Recorded data
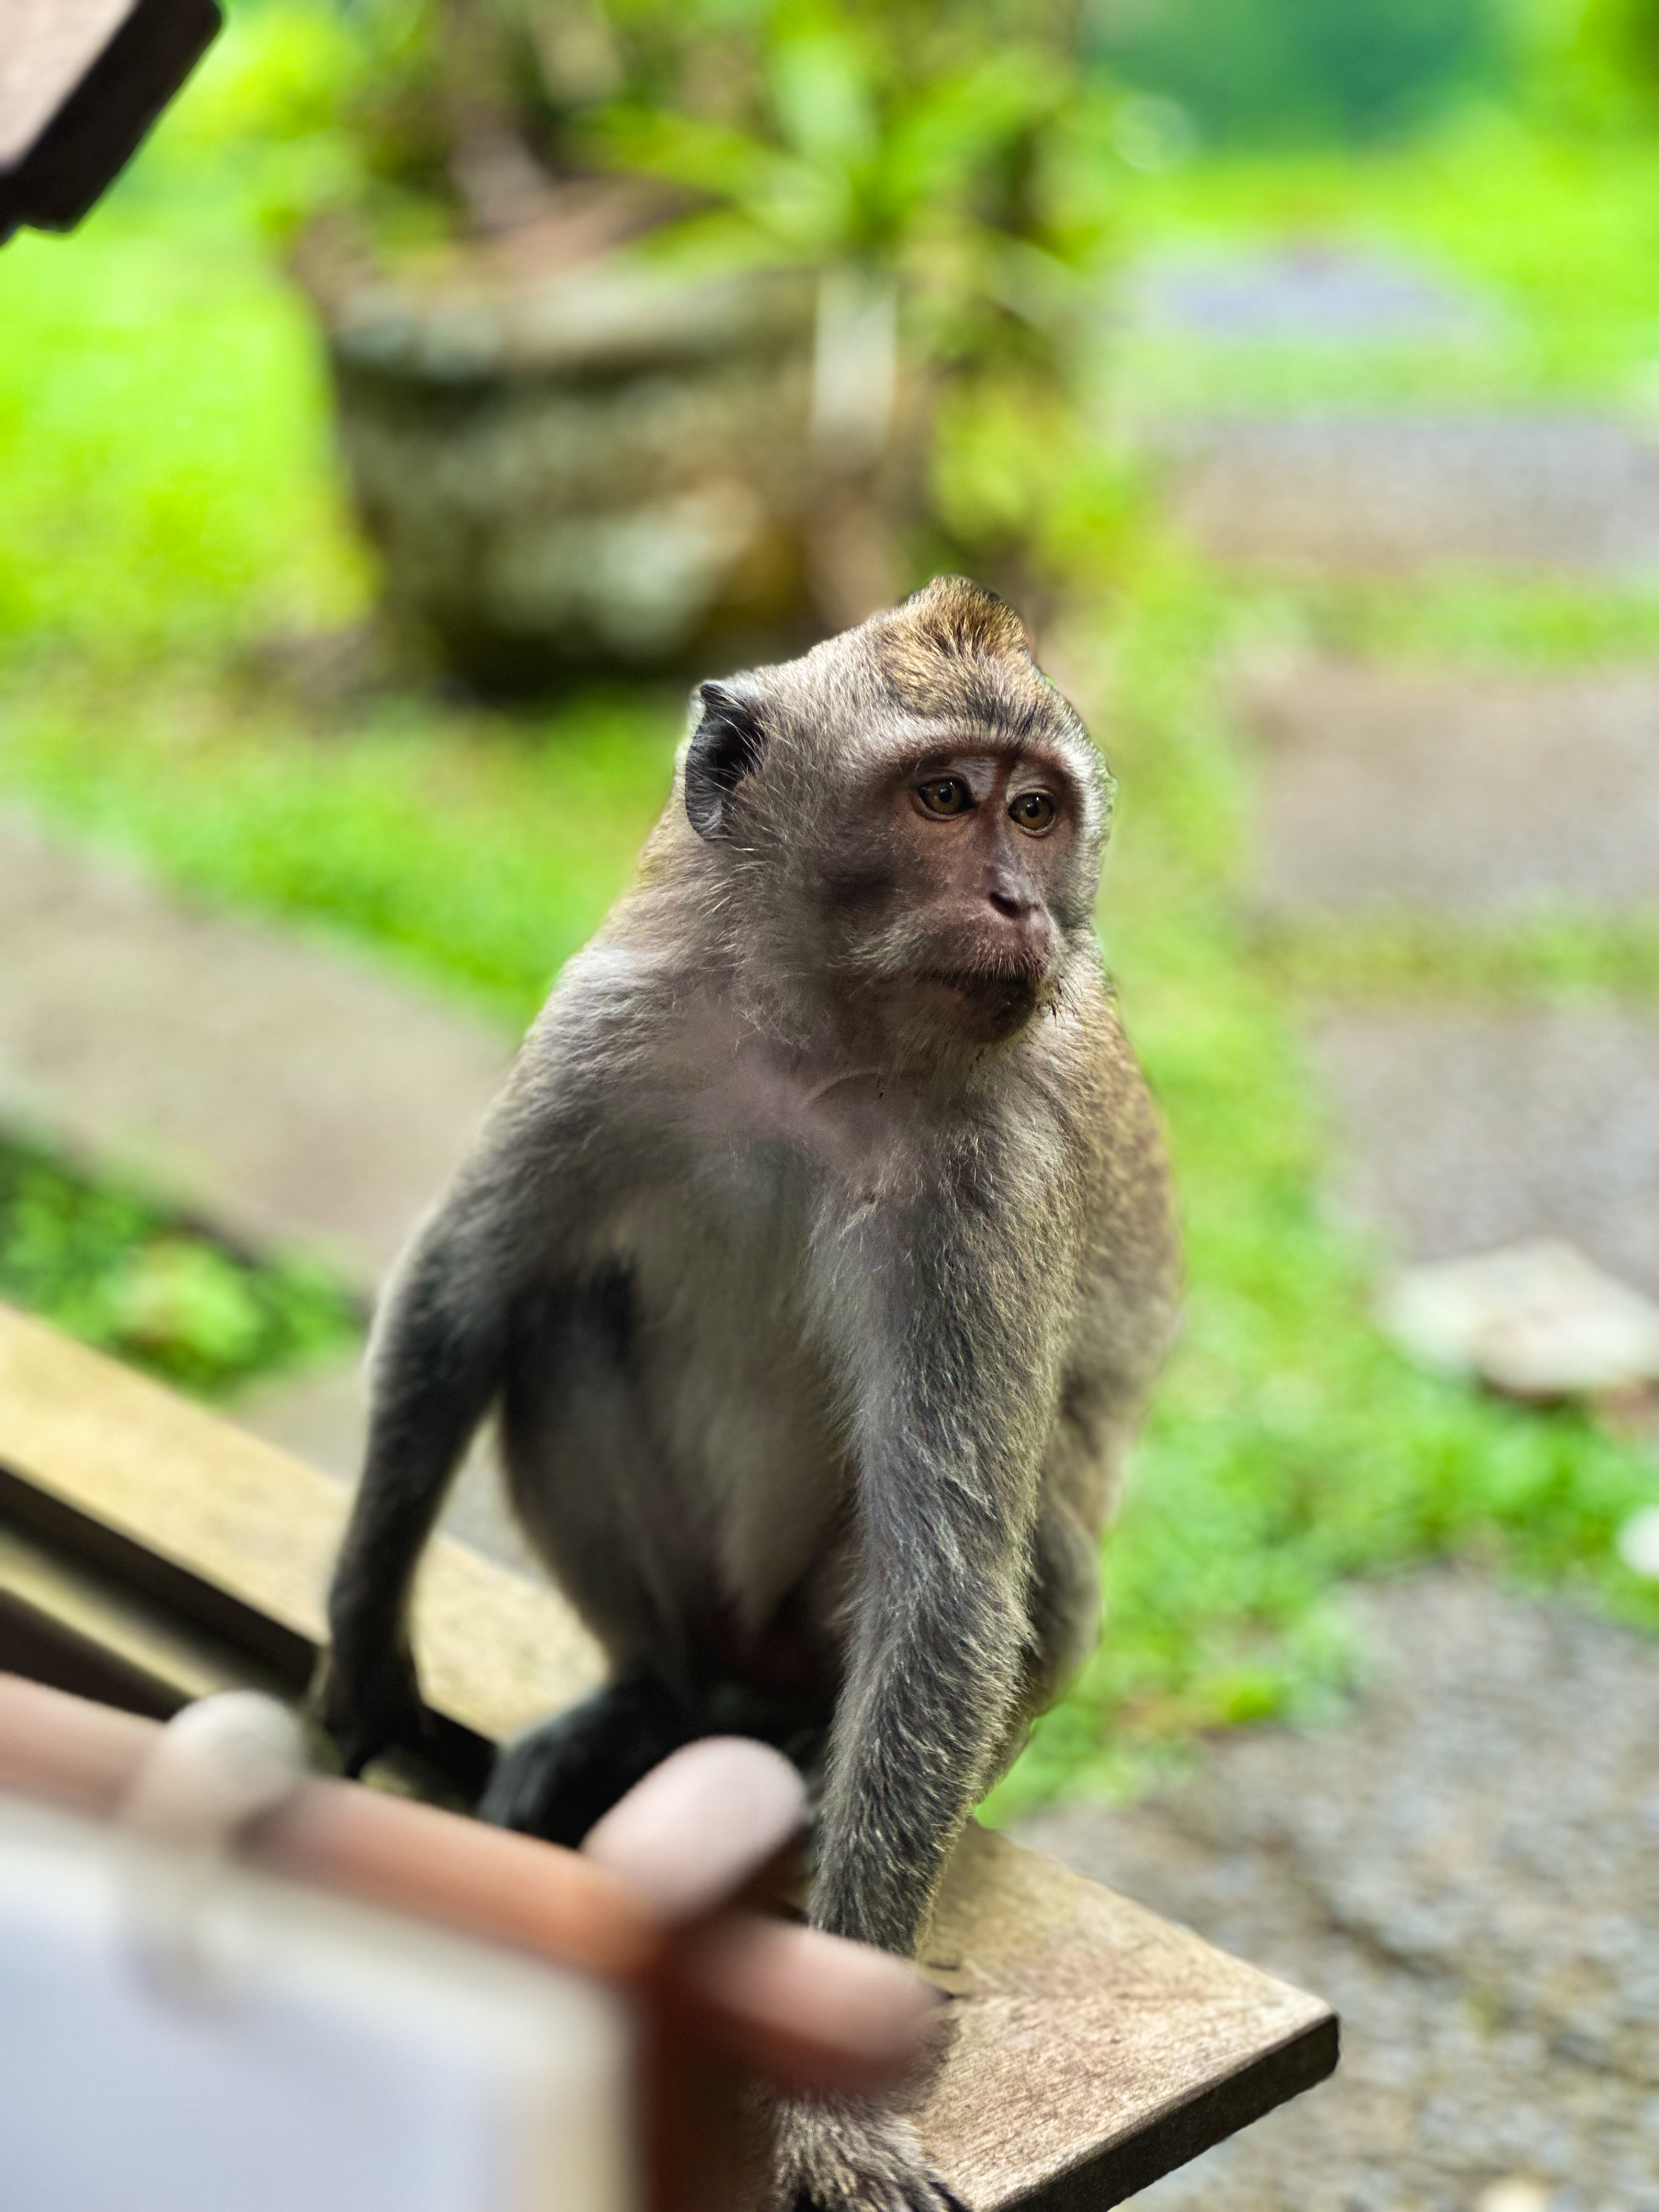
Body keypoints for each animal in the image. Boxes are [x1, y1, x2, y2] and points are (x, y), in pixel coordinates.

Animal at [315, 576, 1180, 2212]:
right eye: (944, 798)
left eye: (1037, 810)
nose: (1024, 906)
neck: (817, 1044)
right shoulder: (605, 1030)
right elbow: (462, 1301)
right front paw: (366, 1652)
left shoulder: (990, 1182)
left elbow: (949, 1575)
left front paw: (831, 2102)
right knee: (558, 1322)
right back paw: (648, 1708)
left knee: (1032, 1550)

Exercise objective
Where a line of the data above includes "left", copy that line.

Your solution
left eye: (1037, 810)
left shoulder: (990, 1182)
left elbow: (949, 1575)
left front paw: (831, 2102)
left knee: (1032, 1550)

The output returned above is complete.